[Source data]
BEGIN
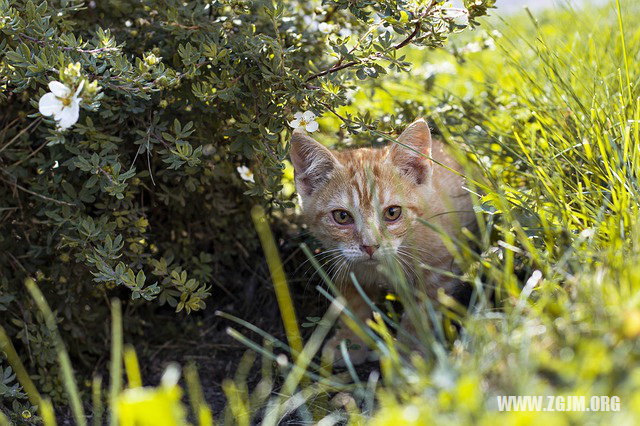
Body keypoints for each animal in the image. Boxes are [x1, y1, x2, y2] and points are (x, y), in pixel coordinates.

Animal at [290, 118, 476, 364]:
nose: (370, 246)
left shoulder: (439, 270)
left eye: (392, 213)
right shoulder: (347, 266)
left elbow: (420, 315)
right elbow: (355, 305)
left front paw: (410, 354)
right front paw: (350, 343)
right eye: (342, 216)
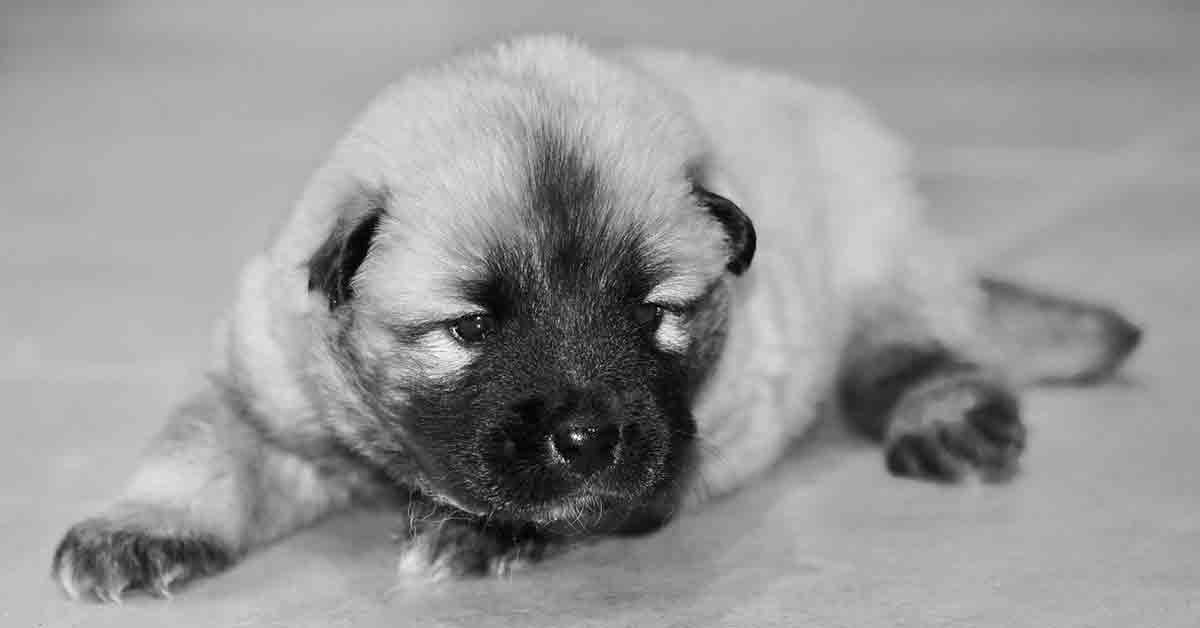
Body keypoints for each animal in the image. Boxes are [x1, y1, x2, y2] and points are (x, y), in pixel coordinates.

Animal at [54, 35, 1142, 605]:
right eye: (470, 328)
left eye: (656, 314)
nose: (587, 437)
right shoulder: (263, 389)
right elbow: (197, 449)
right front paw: (138, 527)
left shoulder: (690, 440)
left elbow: (586, 502)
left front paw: (475, 532)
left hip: (880, 265)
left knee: (923, 348)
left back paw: (948, 415)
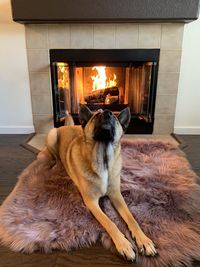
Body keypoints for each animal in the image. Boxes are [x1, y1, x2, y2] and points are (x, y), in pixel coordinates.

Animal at [46, 105, 157, 260]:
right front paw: (123, 244)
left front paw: (144, 240)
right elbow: (110, 223)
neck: (104, 160)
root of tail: (66, 126)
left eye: (115, 118)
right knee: (54, 156)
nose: (108, 113)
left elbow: (131, 219)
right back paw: (56, 165)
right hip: (52, 135)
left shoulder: (117, 195)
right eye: (96, 115)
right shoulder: (91, 202)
END
- [What you will do]
Exactly repeat only the lines from the one with "left eye: (656, 314)" to the closing line above, both included, and omit every picture.

- [Reply]
left eye: (656, 314)
nose: (587, 437)
right shoulder: (263, 389)
right elbow: (197, 449)
right front paw: (138, 527)
left shoulder: (690, 440)
left elbow: (586, 502)
left front paw: (475, 532)
left hip: (880, 265)
left knee: (923, 348)
left back paw: (948, 415)
Body keypoints for each animal in the image. Boxes are [x1, y1, x2, y2] and points are (x, y), in pixel coordinates.

Animal at [46, 105, 157, 260]:
right front paw: (123, 244)
left front paw: (144, 240)
right elbow: (110, 223)
neck: (104, 160)
root of tail: (66, 126)
left eye: (115, 118)
right knee: (54, 156)
nose: (108, 113)
left elbow: (131, 219)
right back paw: (56, 165)
right hip: (52, 135)
left shoulder: (117, 195)
right eye: (96, 115)
right shoulder: (91, 202)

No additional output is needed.